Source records
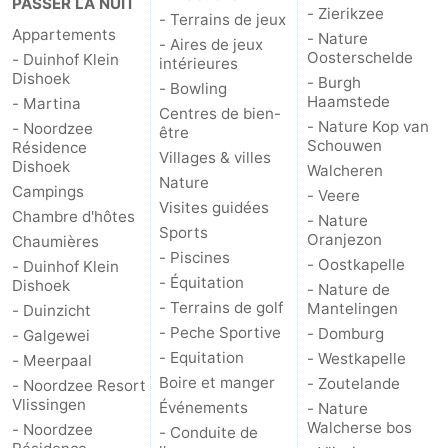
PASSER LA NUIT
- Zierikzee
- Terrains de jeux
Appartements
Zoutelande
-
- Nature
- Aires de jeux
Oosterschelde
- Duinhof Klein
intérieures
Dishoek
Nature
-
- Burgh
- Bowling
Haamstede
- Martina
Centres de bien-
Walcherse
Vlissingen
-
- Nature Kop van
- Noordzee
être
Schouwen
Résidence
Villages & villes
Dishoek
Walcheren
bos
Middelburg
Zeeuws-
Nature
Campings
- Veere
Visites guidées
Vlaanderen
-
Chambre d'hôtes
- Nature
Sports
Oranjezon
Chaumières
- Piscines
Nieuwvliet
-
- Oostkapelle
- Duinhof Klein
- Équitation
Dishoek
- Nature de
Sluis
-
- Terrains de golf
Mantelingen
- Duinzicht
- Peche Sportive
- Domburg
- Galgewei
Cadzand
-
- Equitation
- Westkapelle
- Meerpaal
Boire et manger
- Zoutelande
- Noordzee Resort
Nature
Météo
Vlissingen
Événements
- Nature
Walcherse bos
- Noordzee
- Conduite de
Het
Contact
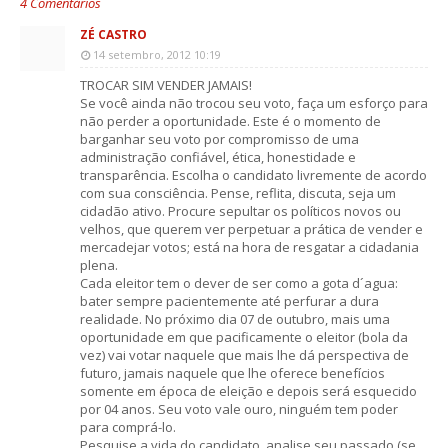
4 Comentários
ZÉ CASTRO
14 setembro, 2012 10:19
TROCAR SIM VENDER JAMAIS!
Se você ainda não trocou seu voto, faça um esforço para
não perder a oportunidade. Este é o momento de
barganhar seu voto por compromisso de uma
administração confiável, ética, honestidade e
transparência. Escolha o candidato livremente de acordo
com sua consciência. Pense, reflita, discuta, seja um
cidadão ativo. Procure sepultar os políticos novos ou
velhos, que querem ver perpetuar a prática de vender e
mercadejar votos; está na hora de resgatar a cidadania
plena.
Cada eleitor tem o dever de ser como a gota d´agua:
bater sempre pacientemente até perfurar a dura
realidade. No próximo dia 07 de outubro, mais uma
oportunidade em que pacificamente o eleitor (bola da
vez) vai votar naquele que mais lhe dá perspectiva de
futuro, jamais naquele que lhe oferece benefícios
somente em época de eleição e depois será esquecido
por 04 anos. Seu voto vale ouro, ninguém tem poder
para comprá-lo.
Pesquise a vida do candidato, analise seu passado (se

...

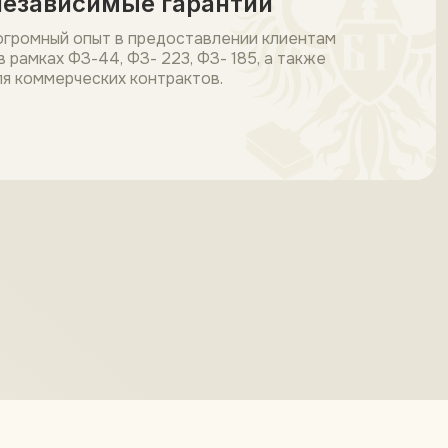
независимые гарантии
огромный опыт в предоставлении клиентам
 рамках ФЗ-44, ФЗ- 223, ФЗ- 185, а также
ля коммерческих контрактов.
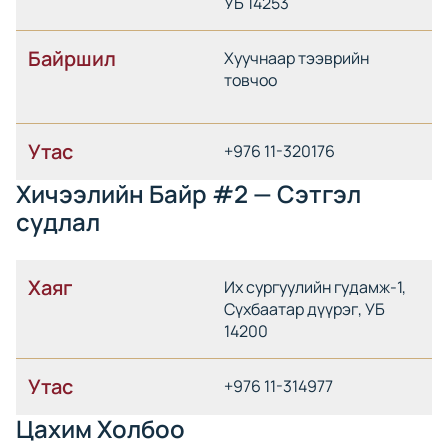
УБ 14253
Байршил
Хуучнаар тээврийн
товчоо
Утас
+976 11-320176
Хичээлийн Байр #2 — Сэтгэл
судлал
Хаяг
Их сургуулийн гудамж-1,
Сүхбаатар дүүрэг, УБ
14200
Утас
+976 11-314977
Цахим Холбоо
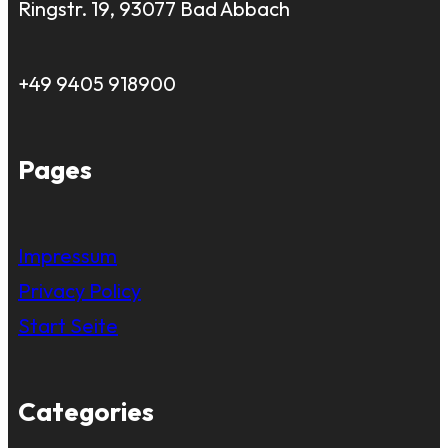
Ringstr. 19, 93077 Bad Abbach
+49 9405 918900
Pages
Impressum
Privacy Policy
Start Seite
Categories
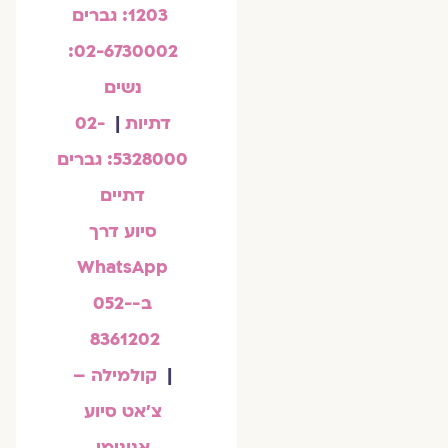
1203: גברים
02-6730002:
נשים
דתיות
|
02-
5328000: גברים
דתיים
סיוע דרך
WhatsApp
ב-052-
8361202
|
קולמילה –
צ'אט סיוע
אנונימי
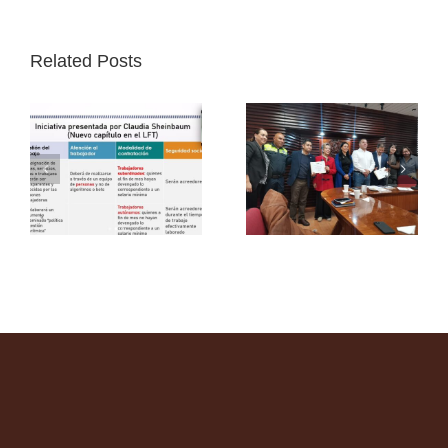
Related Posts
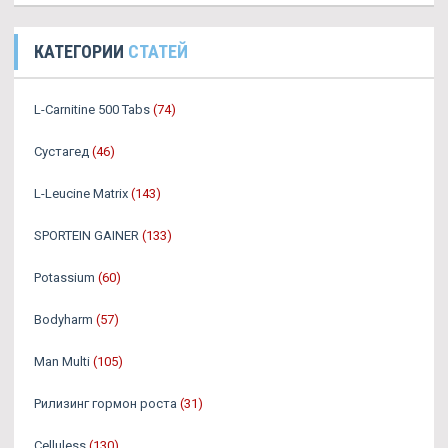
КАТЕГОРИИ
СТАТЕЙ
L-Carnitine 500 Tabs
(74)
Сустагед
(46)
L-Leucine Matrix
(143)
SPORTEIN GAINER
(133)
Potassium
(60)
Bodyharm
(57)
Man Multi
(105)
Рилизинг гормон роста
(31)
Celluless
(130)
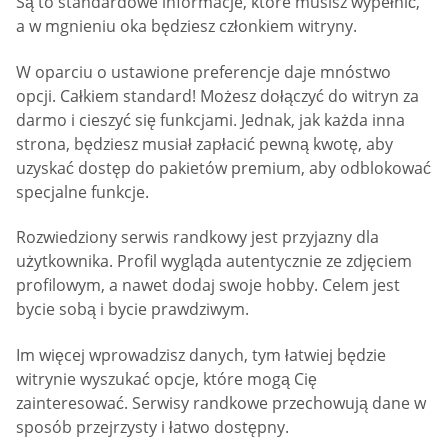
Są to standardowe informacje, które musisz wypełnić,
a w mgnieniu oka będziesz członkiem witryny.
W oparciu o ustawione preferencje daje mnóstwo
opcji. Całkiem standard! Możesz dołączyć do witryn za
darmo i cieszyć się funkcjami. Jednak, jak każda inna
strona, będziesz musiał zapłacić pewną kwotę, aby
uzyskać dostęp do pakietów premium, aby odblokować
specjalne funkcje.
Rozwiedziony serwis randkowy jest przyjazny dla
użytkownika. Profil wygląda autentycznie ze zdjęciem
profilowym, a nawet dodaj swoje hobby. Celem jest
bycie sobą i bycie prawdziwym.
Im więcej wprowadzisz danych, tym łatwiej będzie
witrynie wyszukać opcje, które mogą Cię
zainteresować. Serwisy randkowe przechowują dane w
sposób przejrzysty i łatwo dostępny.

WHAT YOU ARE ASKED TO DO: Pictures in the entries do not go into the copy. Print only the lines starting at the one containing "PASSER LA NUIT" and ending at the one containing "TROCAR SIM VENDER JAMAIS!", exactly as they appear.

RESULT BELOW:
PASSER LA NUIT
- Zierikzee
- Terrains de jeux
Appartements
Zoutelande
-
- Nature
- Aires de jeux
Oosterschelde
- Duinhof Klein
intérieures
Dishoek
Nature
-
- Burgh
- Bowling
Haamstede
- Martina
Centres de bien-
Walcherse
Vlissingen
-
- Nature Kop van
- Noordzee
être
Schouwen
Résidence
Villages & villes
Dishoek
Walcheren
bos
Middelburg
Zeeuws-
Nature
Campings
- Veere
Visites guidées
Vlaanderen
-
Chambre d'hôtes
- Nature
Sports
Oranjezon
Chaumières
- Piscines
Nieuwvliet
-
- Oostkapelle
- Duinhof Klein
- Équitation
Dishoek
- Nature de
Sluis
-
- Terrains de golf
Mantelingen
- Duinzicht
- Peche Sportive
- Domburg
- Galgewei
Cadzand
-
- Equitation
- Westkapelle
- Meerpaal
Boire et manger
- Zoutelande
- Noordzee Resort
Nature
Météo
Vlissingen
Événements
- Nature
Walcherse bos
- Noordzee
- Conduite de
Het
Contact
4 Comentários
ZÉ CASTRO
14 setembro, 2012 10:19
TROCAR SIM VENDER JAMAIS!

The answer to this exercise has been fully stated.